- Born: Paul Joseph Randles December 16, 1965
- Died: February 10, 2003 (aged 37)
- Occupation: Game designer
- Writing career
- Genre: Board games

= Paul Randles =

American game designer (1965–2003)

Paul Joseph Randles (December 16, 1965 – February 10, 2003) was an American game designer who designed German-style board games.

==Early life==
Paul Randles was a native of Seattle, Washington.

==Career==
Randles began his career in game development at Wizards of the Coast, where he worked on board games and card games including RoboRally, The Great Dalmuti and Xena & Hercules. He worked as a brand manager at Wizards. Randles left Wizards of the Coast and started his own game design company, Randles Games.
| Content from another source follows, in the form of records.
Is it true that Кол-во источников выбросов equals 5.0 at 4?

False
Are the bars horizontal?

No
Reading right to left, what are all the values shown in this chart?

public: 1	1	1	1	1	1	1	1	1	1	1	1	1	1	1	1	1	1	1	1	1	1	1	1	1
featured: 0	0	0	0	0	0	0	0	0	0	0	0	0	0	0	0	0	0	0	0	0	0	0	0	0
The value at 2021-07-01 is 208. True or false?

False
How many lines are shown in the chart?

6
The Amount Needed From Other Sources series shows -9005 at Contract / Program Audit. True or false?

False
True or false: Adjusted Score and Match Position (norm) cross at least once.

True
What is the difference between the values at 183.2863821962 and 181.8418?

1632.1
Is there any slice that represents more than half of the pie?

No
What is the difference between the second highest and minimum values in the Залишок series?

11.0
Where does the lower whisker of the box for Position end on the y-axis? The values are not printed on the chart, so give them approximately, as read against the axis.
He designed his first game Pirate's Cove with Daniel Stahl under his own firm. Randles and Stahl showed Pirate's Cove first to Amigo, and Amigo purchased the game in 2000 which helped Randles become a respected game designer in the European market in less than two years. His games Pirate's Cove and Key Largo (with Bruno Faidutti and Mike Selinker) were published first in Europe and then in the United States.

==Health==
About a year after leaving Wizards of the Coast, Randles was diagnosed with pancreatic cancer. He died on February 10, 2003.